* _WORK TASK_
A word-for-word copy of the records that follow is needed, with every picture omitted.

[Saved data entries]
== == ==
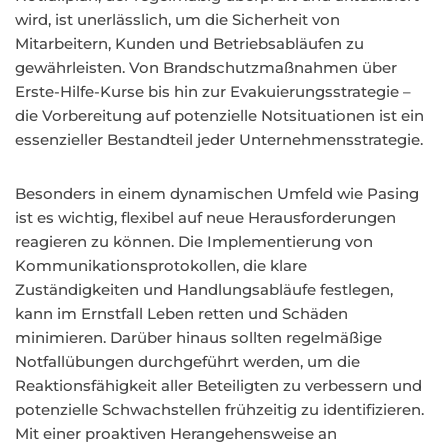
wird, ist unerlässlich, um die Sicherheit von
Mitarbeitern, Kunden und Betriebsabläufen zu
gewährleisten. Von Brandschutzmaßnahmen über
Erste-Hilfe-Kurse bis hin zur Evakuierungsstrategie –
die Vorbereitung auf potenzielle Notsituationen ist ein
essenzieller Bestandteil jeder Unternehmensstrategie.
Besonders in einem dynamischen Umfeld wie Pasing
ist es wichtig, flexibel auf neue Herausforderungen
reagieren zu können. Die Implementierung von
Kommunikationsprotokollen, die klare
Zuständigkeiten und Handlungsabläufe festlegen,
kann im Ernstfall Leben retten und Schäden
minimieren. Darüber hinaus sollten regelmäßige
Notfallübungen durchgeführt werden, um die
Reaktionsfähigkeit aller Beteiligten zu verbessern und
potenzielle Schwachstellen frühzeitig zu identifizieren.
Mit einer proaktiven Herangehensweise an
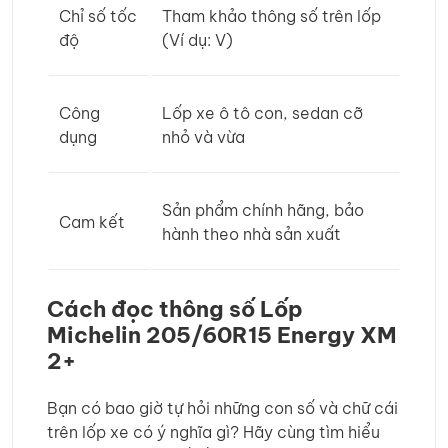
Chỉ số tốc
Tham khảo thông số trên lốp
độ
(Ví dụ: V)
Công
Lốp xe ô tô con, sedan cỡ
dụng
nhỏ và vừa
Sản phẩm chính hãng, bảo
Cam kết
hành theo nhà sản xuất
Cách đọc thông số Lốp
Michelin 205/60R15 Energy XM
2+
Bạn có bao giờ tự hỏi những con số và chữ cái
trên lốp xe có ý nghĩa gì? Hãy cùng tìm hiểu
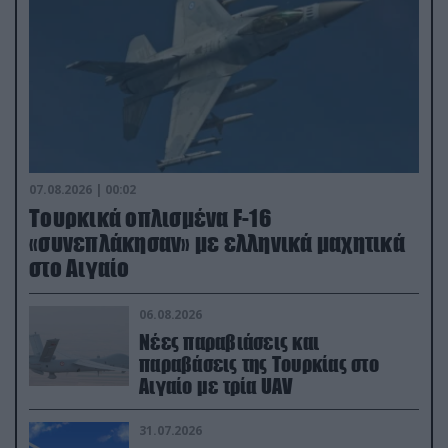
07.08.2026 | 00:02
Τουρκικά οπλισμένα F-16
«συνεπλάκησαν» με ελληνικά μαχητικά
στο Αιγαίο
06.08.2026
Νέες παραβιάσεις και
παραβάσεις της Τουρκίας στο
Αιγαίο με τρία UAV
31.07.2026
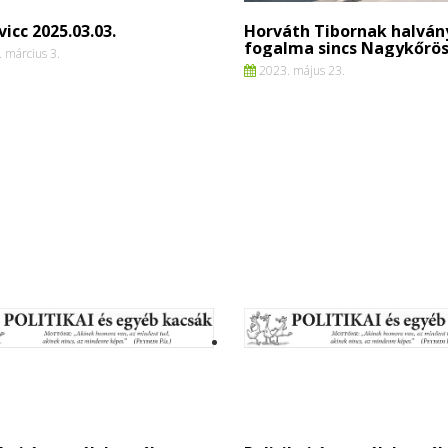
vicc 2025.03.03.
Horváth Tibornak halván
fogalma sincs Nagykőrös
 március 3.
2023. május 23.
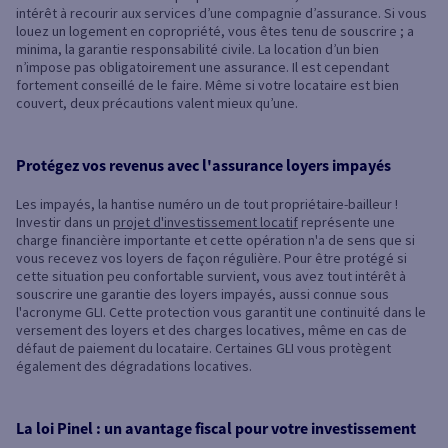
intérêt à recourir aux services d’une compagnie d’assurance. Si vous
louez un logement en copropriété, vous êtes tenu de souscrire ; a
minima, la garantie responsabilité civile. La location d’un bien
n’impose pas obligatoirement une assurance. Il est cependant
fortement conseillé de le faire. Même si votre locataire est bien
couvert, deux précautions valent mieux qu’une.
Protégez vos revenus avec l'assurance loyers impayés
Les impayés, la hantise numéro un de tout propriétaire-bailleur !
Investir dans un
projet d'investissement locatif
représente une
charge financière importante et cette opération n'a de sens que si
vous recevez vos loyers de façon régulière. Pour être protégé si
cette situation peu confortable survient, vous avez tout intérêt à
souscrire une garantie des loyers impayés, aussi connue sous
l'acronyme GLI. Cette protection vous garantit une continuité dans le
versement des loyers et des charges locatives, même en cas de
défaut de paiement du locataire. Certaines GLI vous protègent
également des dégradations locatives.
La loi Pinel : un avantage fiscal pour votre investissement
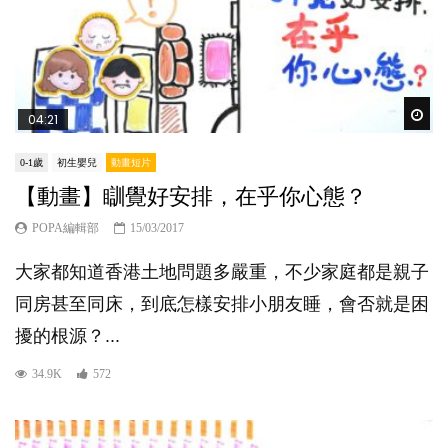
Wat
04:21
0-1歲
初生嬰兒
動畫短片
【動畫】瞓覺好安排，在乎你心態？
POPA編輯部
15/03/2017
大家都知道香港土地問題多嚴重，不少家庭都是親子
同房甚至同床，到底怎樣安排小朋友睡，會否就是困
擾的根源？...
34.9K
572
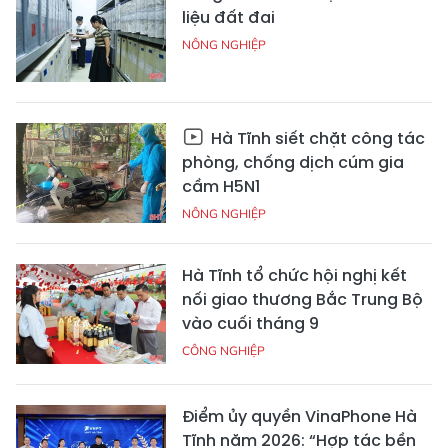
liệu đất đai
NÔNG NGHIỆP
Hà Tĩnh siết chặt công tác
phòng, chống dịch cúm gia
cầm H5N1
NÔNG NGHIỆP
Hà Tĩnh tổ chức hội nghị kết
nối giao thương Bắc Trung Bộ
vào cuối tháng 9
CÔNG NGHIỆP
Điểm ủy quyền VinaPhone Hà
Tĩnh năm 2026: “Hợp tác bền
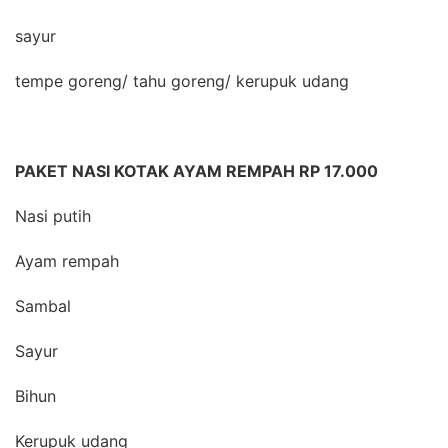
sayur
tempe goreng/ tahu goreng/ kerupuk udang
PAKET NASI KOTAK AYAM REMPAH RP 17.000
Nasi putih
Ayam rempah
Sambal
Sayur
Bihun
Kerupuk udang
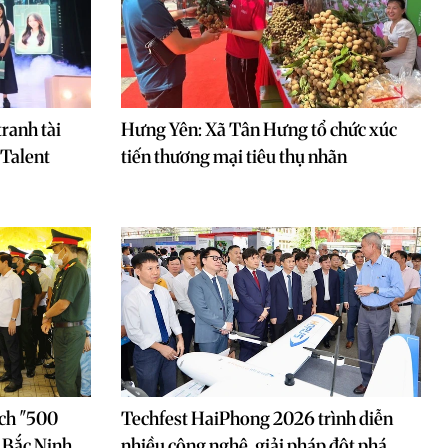
ranh tài
Hưng Yên: Xã Tân Hưng tổ chức xúc
 Talent
tiến thương mại tiêu thụ nhãn
ịch "500
Techfest HaiPhong 2026 trình diễn
 Bắc Ninh
nhiều công nghệ, giải pháp đột phá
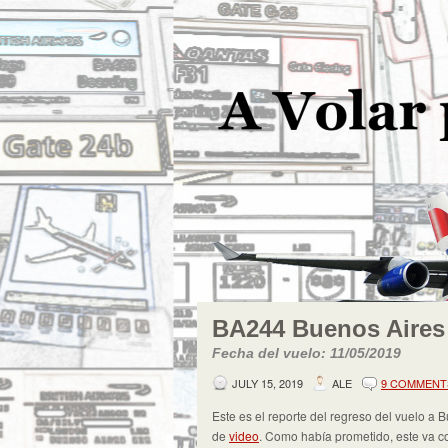
BA244 Buenos Aires
Fecha del vuelo: 11/05/2019
JULY 15, 2019
ALE
9 COMMENT
Este es el reporte del regreso del vuelo a
de
video
. Como había prometido, este va con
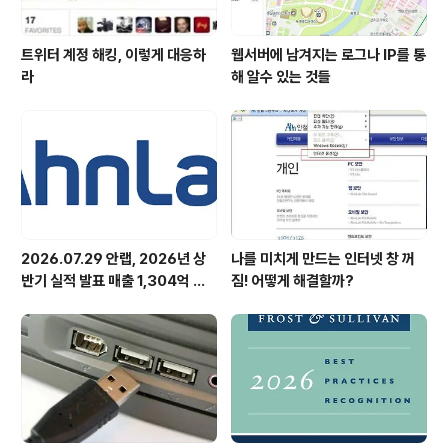
트위터 계정 해킹, 이렇게 대응하
웹서버에 남겨지는 로그나 IP를 통
라
해 알수 있는 것들
2026.07.29 안랩, 2026년 상
나를 미치게 만드는 인터넷 창 꺼
반기 실적 발표 매출 1,304억 원,
짐! 어떻게 해결할까?
영업이익 73억 원 기록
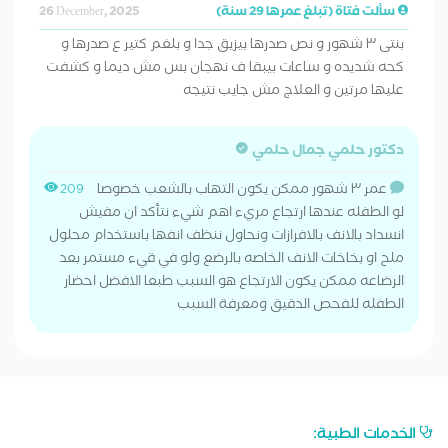
سألت فتاة (تبلغ عمرها 29 سنة)
26 December, 2025
بنتى ٣ شهور و نص صدرها بيزيق جدا و بلغم كتير ع صدرها و
كحه شديده و ساعات بيبقا ف نهجان بس مش ديما و كشفت
عليها مرتين و العلاج مش جايب نتيجه
دكتور حلمي جمال حلمي
عمر ٣ شهور ممكن يكون التهاب بالشعب خصوصا
209
لو الطفله عندها ارتجاع مريء اهم شيء نتأكد ان مفيش
انسداد بالانف بالافرازات ونحاول ننظف انفها باستخدام محلول
ملح او بخاخات الانف الخاصه بالرضع ولو في قيء مستمر بعد
الرضاعه ممكن يكون الارتجاع هو السبب طبعا الافضل احضار
الطفله للفحص الدقيق ومعرفة السبب
الخدمات الطبية:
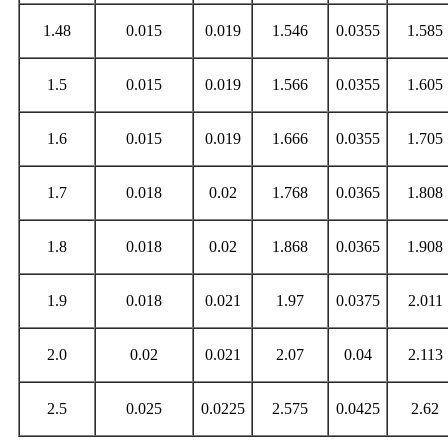
1.48
0.015
0.019
1.546
0.0355
1.585
1.5
0.015
0.019
1.566
0.0355
1.605
1.6
0.015
0.019
1.666
0.0355
1.705
1.7
0.018
0.02
1.768
0.0365
1.808
1.8
0.018
0.02
1.868
0.0365
1.908
1.9
0.018
0.021
1.97
0.0375
2.011
2.0
0.02
0.021
2.07
0.04
2.113
2.5
0.025
0.0225
2.575
0.0425
2.62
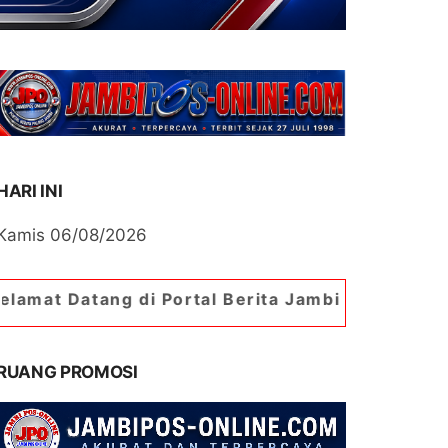
HARI INI
Kamis 06/08/2026
ng di Portal Berita Jambipos Online. Portal Beri
RUANG PROMOSI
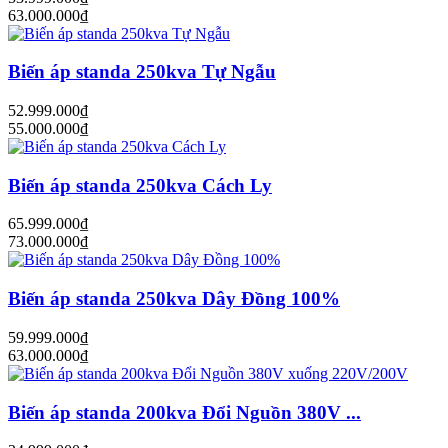
63.000.000₫
Biến áp standa 250kva Tự Ngẫu
52.999.000₫
55.000.000₫
Biến áp standa 250kva Cách Ly
65.999.000₫
73.000.000₫
Biến áp standa 250kva Dây Đồng 100%
59.999.000₫
63.000.000₫
Biến áp standa 200kva Đổi Nguồn 380V ...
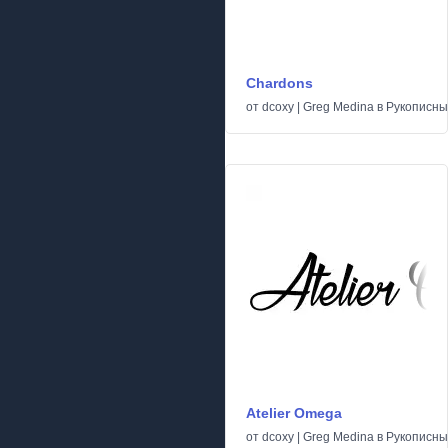
Chardons
от
dcoxy | Greg Medina
в
Рукописн
Atelier Omega
от
dcoxy | Greg Medina
в
Рукописн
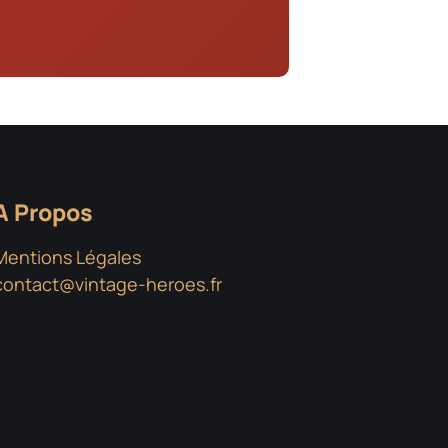
A Propos
Mentions Légales
contact@vintage-heroes.fr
== == ==
* _ANSWER BOX_
wird, ist unerlässlich, um die Sicherheit von
Mitarbeitern, Kunden und Betriebsabläufen zu
gewährleisten. Von Brandschutzmaßnahmen über
Erste-Hilfe-Kurse bis hin zur Evakuierungsstrategie –
die Vorbereitung auf potenzielle Notsituationen ist ein
essenzieller Bestandteil jeder Unternehmensstrategie.
Besonders in einem dynamischen Umfeld wie Pasing
ist es wichtig, flexibel auf neue Herausforderungen
reagieren zu können. Die Implementierung von
Kommunikationsprotokollen, die klare
Zuständigkeiten und Handlungsabläufe festlegen,
kann im Ernstfall Leben retten und Schäden
minimieren. Darüber hinaus sollten regelmäßige
Notfallübungen durchgeführt werden, um die
Reaktionsfähigkeit aller Beteiligten zu verbessern und
potenzielle Schwachstellen frühzeitig zu identifizieren.
Mit einer proaktiven Herangehensweise an
Chỉ số tốc
Tham khảo thông số trên lốp
độ
(Ví dụ: V)
Công
Lốp xe ô tô con, sedan cỡ
dụng
nhỏ và vừa
Sản phẩm chính hãng, bảo
Cam kết
hành theo nhà sản xuất
Cách đọc thông số Lốp
Michelin 205/60R15 Energy XM
2+
Bạn có bao giờ tự hỏi những con số và chữ cái
trên lốp xe có ý nghĩa gì? Hãy cùng tìm hiểu
07.08.2026 | 00:02
Τουρκικά οπλισμένα F-16
«συνεπλάκησαν» με ελληνικά μαχητικά
στο Αιγαίο
06.08.2026
Νέες παραβιάσεις και
παραβάσεις της Τουρκίας στο
Αιγαίο με τρία UAV
31.07.2026
vicc 2025.03.03.
Horváth Tibornak halván
fogalma sincs Nagykőrös
 március 3.
2023. május 23.
intérêt à recourir aux services d’une compagnie d’assurance. Si vous
louez un logement en copropriété, vous êtes tenu de souscrire ; a
minima, la garantie responsabilité civile. La location d’un bien
n’impose pas obligatoirement une assurance. Il est cependant
fortement conseillé de le faire. Même si votre locataire est bien
couvert, deux précautions valent mieux qu’une.
Protégez vos revenus avec l'assurance loyers impayés
Les impayés, la hantise numéro un de tout propriétaire-bailleur !
Investir dans un
projet d'investissement locatif
représente une
charge financière importante et cette opération n'a de sens que si
vous recevez vos loyers de façon régulière. Pour être protégé si
cette situation peu confortable survient, vous avez tout intérêt à
souscrire une garantie des loyers impayés, aussi connue sous
l'acronyme GLI. Cette protection vous garantit une continuité dans le
versement des loyers et des charges locatives, même en cas de
défaut de paiement du locataire. Certaines GLI vous protègent
également des dégradations locatives.
La loi Pinel : un avantage fiscal pour votre investissement
Wat
04:21
0-1歲
初生嬰兒
動畫短片
【動畫】瞓覺好安排，在乎你心態？
POPA編輯部
15/03/2017
大家都知道香港土地問題多嚴重，不少家庭都是親子
同房甚至同床，到底怎樣安排小朋友睡，會否就是困
擾的根源？...
34.9K
572
liệu đất đai
NÔNG NGHIỆP
Hà Tĩnh siết chặt công tác
phòng, chống dịch cúm gia
cầm H5N1
NÔNG NGHIỆP
Hà Tĩnh tổ chức hội nghị kết
nối giao thương Bắc Trung Bộ
vào cuối tháng 9
CÔNG NGHIỆP
Điểm ủy quyền VinaPhone Hà
Tĩnh năm 2026: “Hợp tác bền
sayur
tempe goreng/ tahu goreng/ kerupuk udang
PAKET NASI KOTAK AYAM REMPAH RP 17.000
Nasi putih
Ayam rempah
Sambal
Sayur
Bihun
Kerupuk udang
ranh tài
Hưng Yên: Xã Tân Hưng tổ chức xúc
 Talent
tiến thương mại tiêu thụ nhãn
ịch "500
Techfest HaiPhong 2026 trình diễn
 Bắc Ninh
nhiều công nghệ, giải pháp đột phá
BA244 Buenos Aires
Fecha del vuelo: 11/05/2019
JULY 15, 2019
ALE
9 COMMENT
Este es el reporte del regreso del vuelo a
de
video
. Como había prometido, este va con
트위터 계정 해킹, 이렇게 대응하
웹서버에 남겨지는 로그나 IP를 통
라
해 알수 있는 것들
2026.07.29 안랩, 2026년 상
나를 미치게 만드는 인터넷 창 꺼
반기 실적 발표 매출 1,304억 원,
짐! 어떻게 해결할까?
영업이익 73억 원 기록
سألت فتاة (تبلغ عمرها 29 سنة)
26 December, 2025
بنتى ٣ شهور و نص صدرها بيزيق جدا و بلغم كتير ع صدرها و
كحه شديده و ساعات بيبقا ف نهجان بس مش ديما و كشفت
عليها مرتين و العلاج مش جايب نتيجه
دكتور حلمي جمال حلمي
عمر ٣ شهور ممكن يكون التهاب بالشعب خصوصا
209
لو الطفله عندها ارتجاع مريء اهم شيء نتأكد ان مفيش
انسداد بالانف بالافرازات ونحاول ننظف انفها باستخدام محلول
ملح او بخاخات الانف الخاصه بالرضع ولو في قيء مستمر بعد
الرضاعه ممكن يكون الارتجاع هو السبب طبعا الافضل احضار
الطفله للفحص الدقيق ومعرفة السبب
الخدمات الطبية:
1.48
0.015
0.019
1.546
0.0355
1.585
1.5
0.015
0.019
1.566
0.0355
1.605
1.6
0.015
0.019
1.666
0.0355
1.705
1.7
0.018
0.02
1.768
0.0365
1.808
1.8
0.018
0.02
1.868
0.0365
1.908
1.9
0.018
0.021
1.97
0.0375
2.011
2.0
0.02
0.021
2.07
0.04
2.113
2.5
0.025
0.0225
2.575
0.0425
2.62
HARI INI
Kamis 06/08/2026
ng di Portal Berita Jambipos Online. Portal Beri
RUANG PROMOSI
63.000.000₫
Biến áp standa 250kva Tự Ngẫu
52.999.000₫
55.000.000₫
Biến áp standa 250kva Cách Ly
65.999.000₫
73.000.000₫
Biến áp standa 250kva Dây Đồng 100%
59.999.000₫
63.000.000₫
Biến áp standa 200kva Đổi Nguồn 380V ...
Chardons
от
dcoxy | Greg Medina
в
Рукописн
Atelier Omega
от
dcoxy | Greg Medina
в
Рукописн
A Propos
Mentions Légales
contact@vintage-heroes.fr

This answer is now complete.